3 tips for practice administrators in team-based settings

A good administrator makes a practice more productive by ensuring all physicians and staff members work together smoothly and effectively, and that could be the key to a smooth transition to team-based care, according to an article in Diagnostic Imaging.

The industry shift toward quality-based care has generated interest in practice models that use a team of physicians and medical staff to provide patient-centric care, as FiercePracticeManagement has previously reported. Models such as patient-centered medical homes and accountable care organizations have demonstrated benefits, but those benefits sometimes come with friction among team members, according to the article. Enter the administrator, whose job involves ensuring that practitioners work together as efficiently as possible.

The article provides tips for effective practice administration. Here are three:

  • Encourage trust among team members through careful recruiting. “Don’t ever hire in a panic,” says Elizabeth Woodcock, a practice management consultant with Woodcock & Associates, who points out that it can take three to six months to find a good fit.
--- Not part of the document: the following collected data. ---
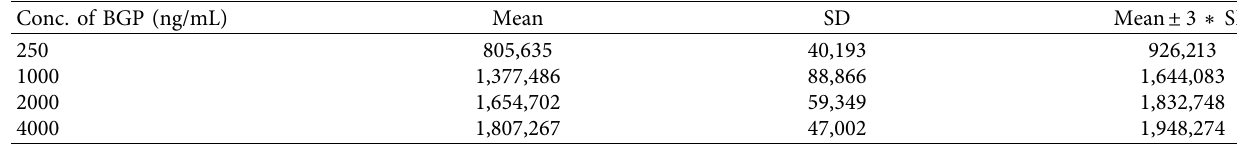
Figure 5: Comparison of the developed method and Roche method. Table 5: RLUs of concentrated osteocalcin samples.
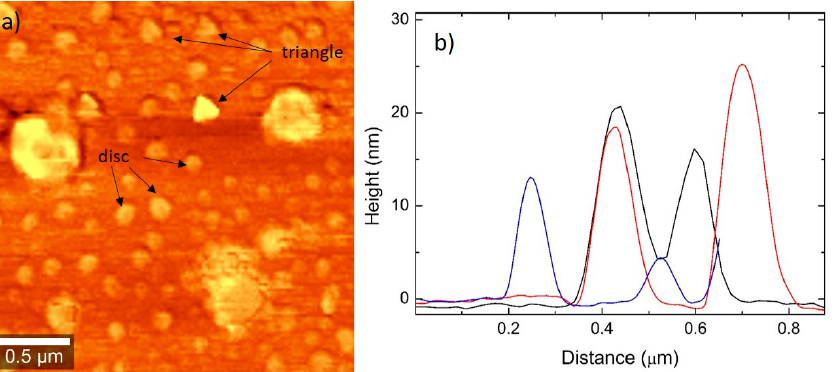
Figure 4. ( a ) AFM image showing Ag NPTs of mixed shapes (mainly triangles and discs); ( b ) AFM profiles showing most profiles in the range of 10–20 nm in thickness.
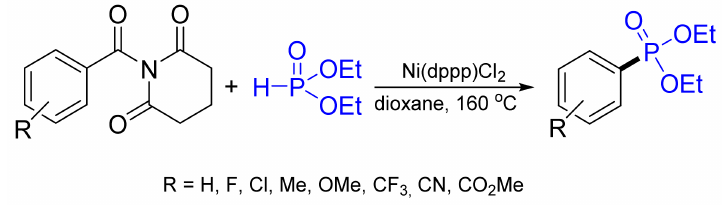
Figure 36. Phosphorylation of amides using Ni catalyst.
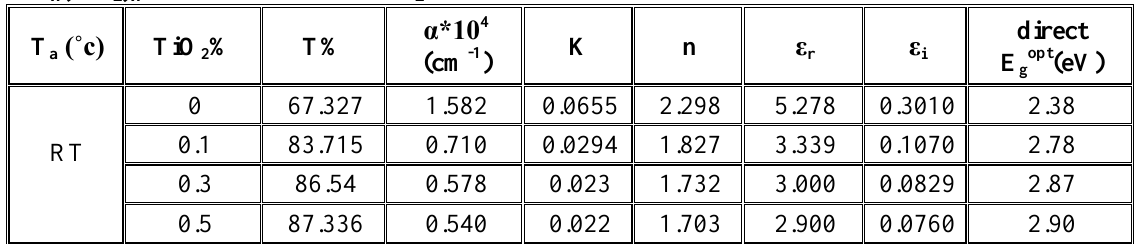
Table 2: illustrate the values of Egopt and optical constants at λc=520 nm for (V (TiO ) films with different TiO x 2 x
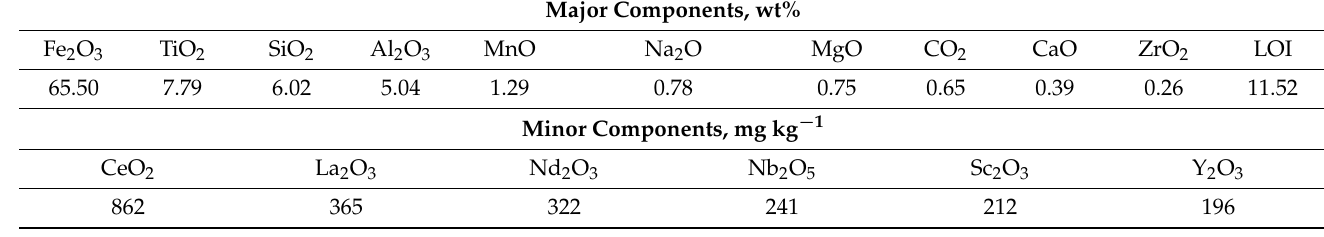
Table 1. Chemical composition of the red mud obtained by alkali fusion-leaching method (RMF). Major Components, wt%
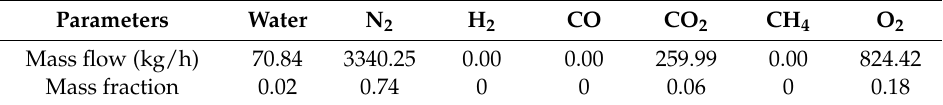
Table 9. Combustor exit flue gas composition.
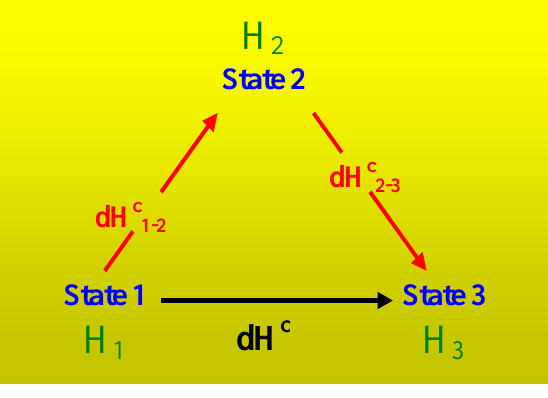
Figure 4. Variation in enthalpy between the different states of a differential concentration experiment of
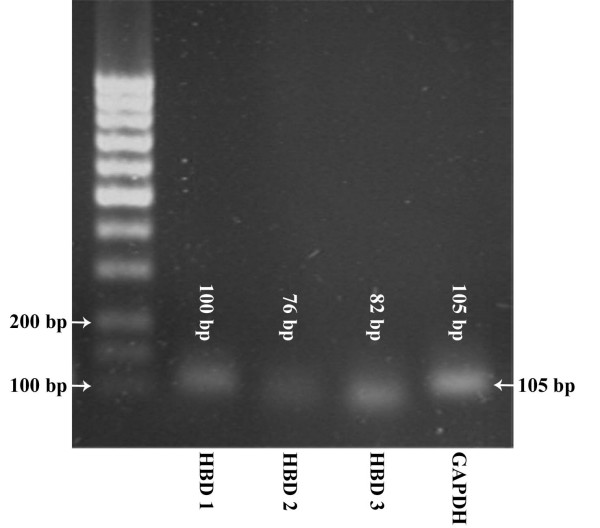
PCR products of hBDs and housekeeping gene (GAPDH) on 2% agarose gels.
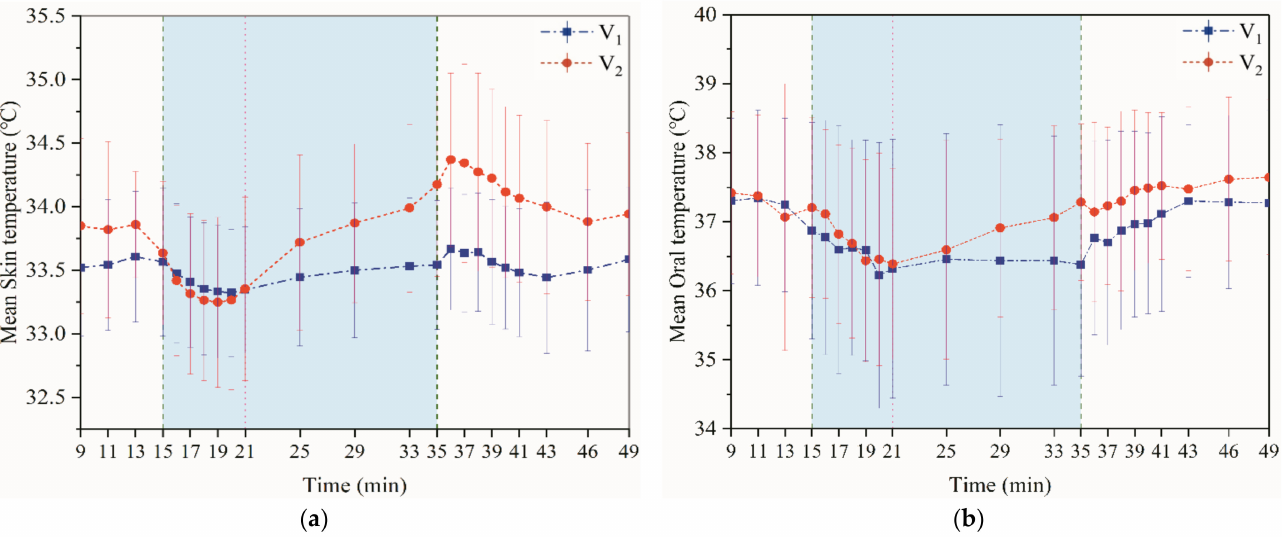
Figure 4. Multiple lines of mean skin and oral temperature (95% CI) by time and phase. ( a ) Mean skin temperature; ( b ) mean oral temperature. (V 1 : 4.5 km/h; V 2 : 6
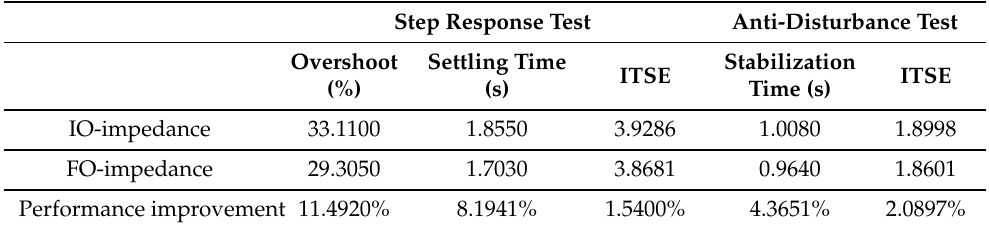
Table 5. Comparison of experimental performance between FO/IO-impedance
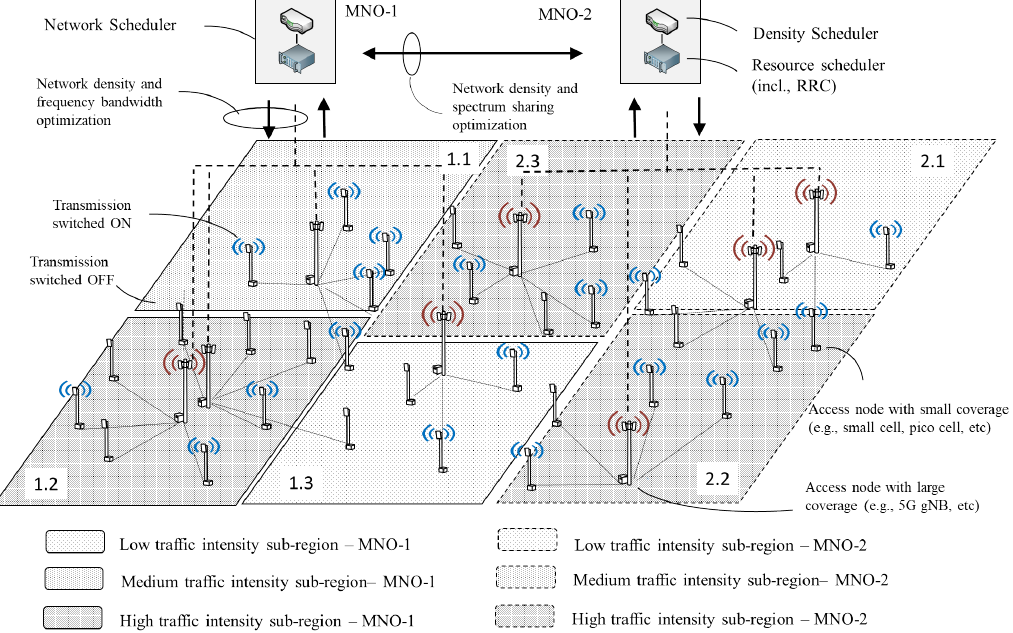
Figure 5. Example of joint optimization of scheduled network density and spectrum for multiple sub-regions of two different MNOs with different traffic conditions.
She also advises administrators not to be afraid of firing providers who fail to measure up or buy into the organization’s culture.
  • Carefully define team members’ roles in the organization to keep team them from stepping on one another’s toes, Woodcock also advises. That means ensuring practitioners’ job descriptions define their scope of practice, which ideally should allow them to work to the upper limit allowed by their license. “That’s where [advanced practitioners] get frustrated; when the practice doesn’t support them and they’re basically working as a glorified medical assistant or nurse,” says Woodcock.
  • Communicate effectively to keep morale high and create a healthy environment for staff members, according to Halee Fischer-Wright, president and chief executive officer of the Medical Group Management Association. That means both identifying problems and working with all stakeholders to solve them before they become too corrosive, she says.